Talent management and leadership development under fire

HR's focus on process over outcomes was criticised at HR Tech World in Paris

HR leaders must reconsider their approaches to talent management and leadership development, according to speakers on the first day of HR Tech World in Paris.

Nick Holley, director of learning for the Corporate Research Forum (CRF), said talent management is not delivering for business. "When companies use a nine-box matrix they tend to be focused on the top right square – the high performance high potential area," he said. "However, that is really dangerous, as the bottom right square gets neglected – those people who are high performance but will not or do not want to become leaders. They are the ones that actually make things happen in your organisation."

Holley also criticised approaches that focus too much on process rather than outcome. "I worked with a bank that was very proud of its succession planning process," he said. "It had a 'one one two' system, so that if someone in senior management left they could be succeeded by one person today, one person in a year, and two people in five years. This applied to 96% of its leadership team.

"However, when looking at the data, the plan was only used in 8% of cases when a senior person left. The process was brilliant but nobody was thinking of the outcome."

Leadership development programmes came under fire in president of the IMD Jean-François Manzoni's speech. "Most people view themselves as hardworking," he explained. "And most people don't like holding contradictory thoughts. It's extremely easy for executives to overestimate their own efficiency and underestimate the need for change."

He said this could even go as far as outright denial of bad practices. "We have told executives they did something negative, and they would say they hadn't," he said. "We then show them a video of it and they say 'See?
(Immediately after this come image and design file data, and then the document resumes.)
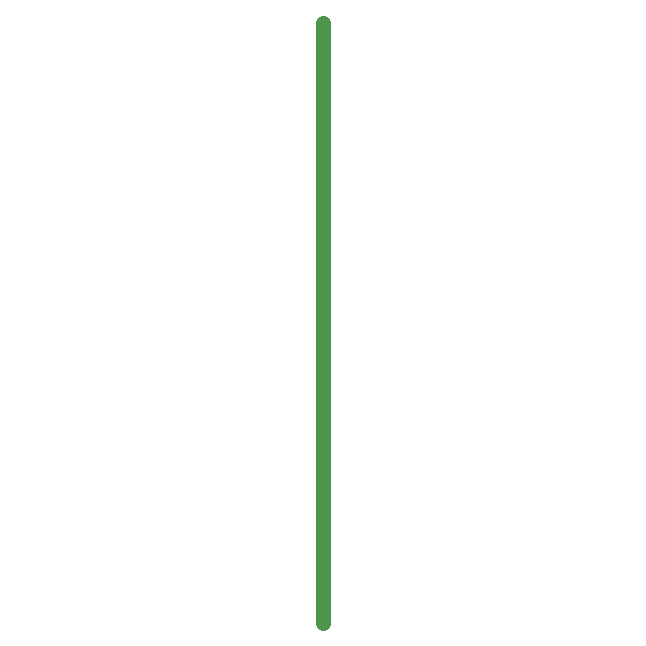
<source format=gbr>
From aa35045840b78d3f48212db45da59a2e5c69b223 Mon Sep 17 00:00:00 2001
From: saurabhb17
Date: Wed, 26 Feb 2020 15:57:49 +0530
Subject: Added main execs

---
 .../test-image-justify-with-offset.gbr                | 19 +++++++++++++++++++
 1 file changed, 19 insertions(+)
 create mode 100644 gerbview/gerber_test_files/test-image-justify-with-offset.gbr

(limited to 'gerbview/gerber_test_files/test-image-justify-with-offset.gbr')

diff --git a/gerbview/gerber_test_files/test-image-justify-with-offset.gbr b/gerbview/gerber_test_files/test-image-justify-with-offset.gbr
new file mode 100644
index 0000000..6e71d62
--- /dev/null
+++ b/gerbview/gerber_test_files/test-image-justify-with-offset.gbr
@@ -0,0 +1,19 @@
+G04 Test image justify 1*
+G04 Crosshairs should be justified to the X axis *
+G04   and 0.5 inches offset from Y axis *
+G04 Handcoded by Julian Lamb *
+%MOIN*%
+%FSLAX23Y23*%
+%IJB.5*%
+%ADD10C,0.050*%
+
+G04 Crosshairs *
+X-1000Y0D02*
+G54D10*
+X1000Y0D01*
+
+X0Y-1000D02*
+G54D10*
+X0Y1000D01*
+
+M02*
-- 
cgit 


</source>
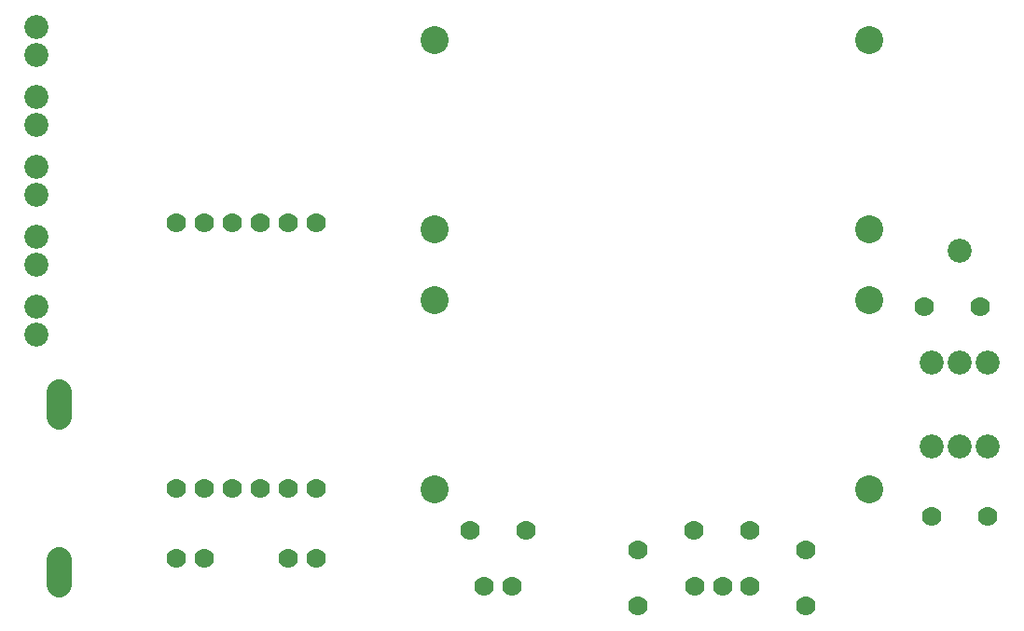
<source format=gbr>
G04 EAGLE Gerber RS-274X export*
G75*
%MOMM*%
%FSLAX34Y34*%
%LPD*%
%INTop Copper*%
%IPPOS*%
%AMOC8*
5,1,8,0,0,1.08239X$1,22.5*%
G01*
G04 Define Apertures*
%ADD10C,2.184400*%
%ADD11C,1.778000*%
%ADD12C,2.540000*%
%ADD13C,2.247900*%
D10*
X152400Y850900D03*
X152400Y876300D03*
X152400Y787400D03*
X152400Y812800D03*
X152400Y723900D03*
X152400Y749300D03*
X152400Y660400D03*
X152400Y685800D03*
X152400Y596900D03*
X152400Y622300D03*
D11*
X279400Y698500D03*
X304800Y698500D03*
X330200Y698500D03*
X355600Y698500D03*
X381000Y698500D03*
X406400Y698500D03*
D12*
X513720Y864240D03*
X513720Y692790D03*
X908690Y692790D03*
X908690Y864240D03*
D11*
X279400Y457200D03*
X304800Y457200D03*
X330200Y457200D03*
X355600Y457200D03*
X381000Y457200D03*
X406400Y457200D03*
D10*
X1016000Y571500D03*
X990600Y571500D03*
X965200Y571500D03*
X1016000Y495300D03*
X990600Y495300D03*
X965200Y495300D03*
D13*
X172339Y392240D02*
X172339Y369761D01*
X172339Y522161D02*
X172339Y544640D01*
D11*
X958650Y622300D03*
X1009450Y622300D03*
X1016000Y431800D03*
X965200Y431800D03*
D10*
X990600Y673100D03*
D11*
X800100Y368300D03*
X775100Y368300D03*
X750100Y368300D03*
X558800Y368300D03*
X583800Y368300D03*
X381000Y393700D03*
X406000Y393700D03*
X279400Y393700D03*
X304400Y393700D03*
X546100Y419100D03*
X596900Y419100D03*
X850900Y350012D03*
X850900Y400812D03*
X749300Y419100D03*
X800100Y419100D03*
X698500Y350012D03*
X698500Y400812D03*
D12*
X908680Y456560D03*
X908680Y628010D03*
X513710Y628010D03*
X513710Y456560D03*
M02*

</source>
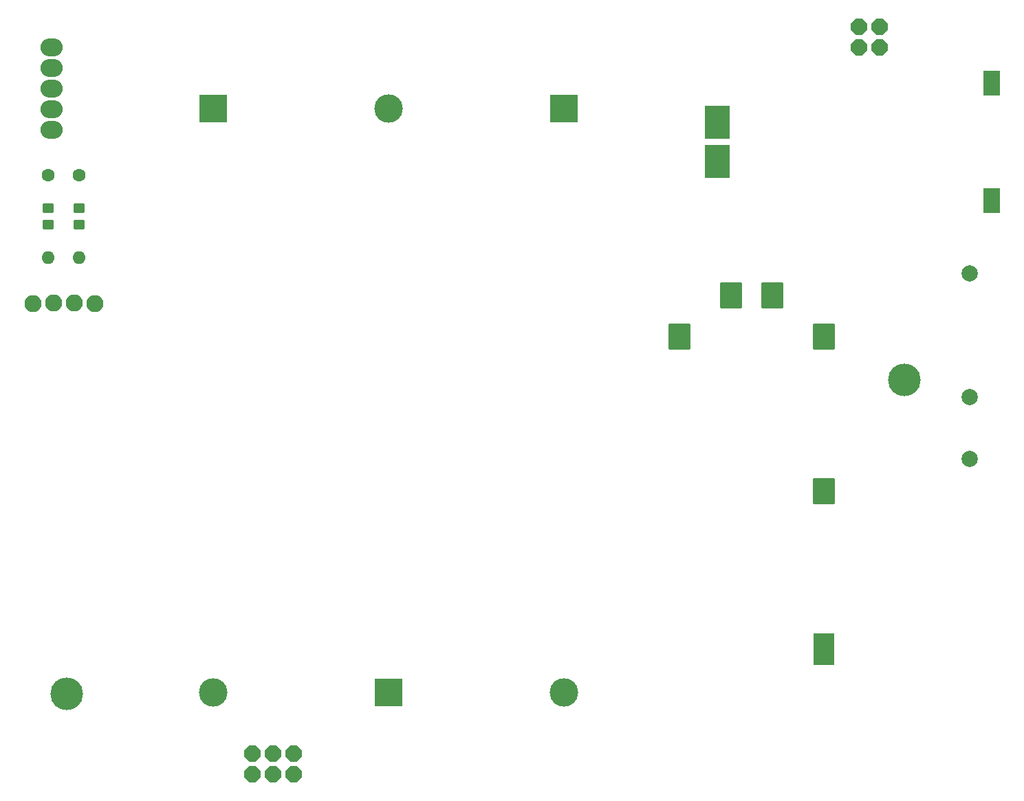
<source format=gbr>
%TF.GenerationSoftware,KiCad,Pcbnew,9.0.0*%
%TF.CreationDate,2025-05-09T22:52:23+03:00*%
%TF.ProjectId,QMX+ Battery + Audio Board,514d582b-2042-4617-9474-657279202b20,rev?*%
%TF.SameCoordinates,Original*%
%TF.FileFunction,Soldermask,Top*%
%TF.FilePolarity,Negative*%
%FSLAX46Y46*%
G04 Gerber Fmt 4.6, Leading zero omitted, Abs format (unit mm)*
G04 Created by KiCad (PCBNEW 9.0.0) date 2025-05-09 22:52:23*
%MOMM*%
%LPD*%
G01*
G04 APERTURE LIST*
G04 Aperture macros list*
%AMRoundRect*
0 Rectangle with rounded corners*
0 $1 Rounding radius*
0 $2 $3 $4 $5 $6 $7 $8 $9 X,Y pos of 4 corners*
0 Add a 4 corners polygon primitive as box body*
4,1,4,$2,$3,$4,$5,$6,$7,$8,$9,$2,$3,0*
0 Add four circle primitives for the rounded corners*
1,1,$1+$1,$2,$3*
1,1,$1+$1,$4,$5*
1,1,$1+$1,$6,$7*
1,1,$1+$1,$8,$9*
0 Add four rect primitives between the rounded corners*
20,1,$1+$1,$2,$3,$4,$5,0*
20,1,$1+$1,$4,$5,$6,$7,0*
20,1,$1+$1,$6,$7,$8,$9,0*
20,1,$1+$1,$8,$9,$2,$3,0*%
%AMFreePoly0*
4,1,25,0.427955,0.971196,0.440078,0.960842,0.960842,0.440078,0.989349,0.384130,0.990600,0.368236,0.990600,-0.368236,0.971196,-0.427955,0.960842,-0.440078,0.440078,-0.960842,0.384130,-0.989349,0.368236,-0.990600,-0.368236,-0.990600,-0.427955,-0.971196,-0.440078,-0.960842,-0.960842,-0.440078,-0.989349,-0.384130,-0.990600,-0.368236,-0.990600,0.368236,-0.971196,0.427955,-0.960842,0.440078,
-0.440078,0.960842,-0.384130,0.989349,-0.368236,0.990600,0.368236,0.990600,0.427955,0.971196,0.427955,0.971196,$1*%
G04 Aperture macros list end*
%ADD10C,2.000000*%
%ADD11RoundRect,0.250000X-0.450000X0.350000X-0.450000X-0.350000X0.450000X-0.350000X0.450000X0.350000X0*%
%ADD12RoundRect,0.050800X-1.000000X1.500000X-1.000000X-1.500000X1.000000X-1.500000X1.000000X1.500000X0*%
%ADD13RoundRect,0.050800X-1.500000X2.000000X-1.500000X-2.000000X1.500000X-2.000000X1.500000X2.000000X0*%
%ADD14R,3.500000X3.500000*%
%ADD15C,3.500000*%
%ADD16O,2.101600X2.101600*%
%ADD17O,2.743200X2.203200*%
%ADD18C,1.600000*%
%ADD19O,1.600000X1.600000*%
%ADD20RoundRect,0.050800X1.260000X-0.775700X1.260000X0.775700X-1.260000X0.775700X-1.260000X-0.775700X0*%
%ADD21RoundRect,0.050800X1.250000X-1.500000X1.250000X1.500000X-1.250000X1.500000X-1.250000X-1.500000X0*%
%ADD22RoundRect,0.101600X1.250000X-1.500000X1.250000X1.500000X-1.250000X1.500000X-1.250000X-1.500000X0*%
%ADD23C,4.013200*%
%ADD24FreePoly0,0.000000*%
%ADD25FreePoly0,270.000000*%
G04 APERTURE END LIST*
D10*
%TO.C,F1*%
X210000000Y-101600000D03*
X210000000Y-86360000D03*
X210000000Y-109220000D03*
%TD*%
D11*
%TO.C,R3*%
X100330000Y-78316000D03*
X100330000Y-80316000D03*
%TD*%
D12*
%TO.C,U1*%
X212668500Y-77317500D03*
X212668500Y-62839500D03*
D13*
X178938500Y-67665500D03*
X178938500Y-72491500D03*
%TD*%
D14*
%TO.C,BT3*%
X116840000Y-66000000D03*
D15*
X116840000Y-138000000D03*
%TD*%
D16*
%TO.C,U2*%
X102284000Y-90028200D03*
X99744000Y-90006100D03*
X94655000Y-90028200D03*
X97204000Y-90006100D03*
%TD*%
D17*
%TO.C,J1*%
X96940000Y-68640000D03*
X96940000Y-66100000D03*
X96940000Y-63560000D03*
X96940000Y-61020000D03*
X96940000Y-58480000D03*
%TD*%
D18*
%TO.C,R2*%
X96520000Y-74236000D03*
D19*
X96520000Y-84396000D03*
%TD*%
D18*
%TO.C,R1*%
X100330000Y-74236000D03*
D19*
X100330000Y-84396000D03*
%TD*%
D20*
%TO.C,BMS1*%
X192010000Y-133750300D03*
D21*
X192000000Y-132240000D03*
D22*
X192000000Y-113190000D03*
X192000000Y-94140000D03*
X174220000Y-94140000D03*
X180570000Y-89060000D03*
X185650000Y-89060000D03*
%TD*%
D11*
%TO.C,R4*%
X96520000Y-78316000D03*
X96520000Y-80316000D03*
%TD*%
D23*
%TO.C,H1*%
X98840000Y-138172500D03*
%TD*%
%TO.C,H2*%
X201948750Y-99437500D03*
%TD*%
D14*
%TO.C,BT2*%
X138430000Y-138000000D03*
D15*
X138430000Y-66000000D03*
%TD*%
D14*
%TO.C,BT1*%
X160000000Y-66000000D03*
D15*
X160000000Y-138000000D03*
%TD*%
D24*
%TO.C,J2*%
X121700000Y-148010000D03*
X121700000Y-145470000D03*
X124240000Y-148010000D03*
X124240000Y-145470000D03*
X126780000Y-148010000D03*
X126780000Y-145470000D03*
%TD*%
D25*
%TO.C,J3*%
X196312500Y-55940000D03*
X198852500Y-55940000D03*
X196312500Y-58480000D03*
X198852500Y-58480000D03*
%TD*%
M02*

</source>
I didn't do it!' Then, when you explain how to change, they think that since you have spoken about it they have internalised it and will change."

Manzoni outlined the need for behaviours to become ingrained to be fully effective. "The first step is awareness," he said. "They must become aware of their incompetence. Then comes a conscious awareness, then finally an unconscious awareness, where the right thing to do becomes second nature."

Holley added that HR can often be too internally focused. "I would be rich if I had one pound for every time someone asked me to come and talk about 'the new things in HR'," he said. "However, HR should be looking at the newest things in their industry, and be more business focused."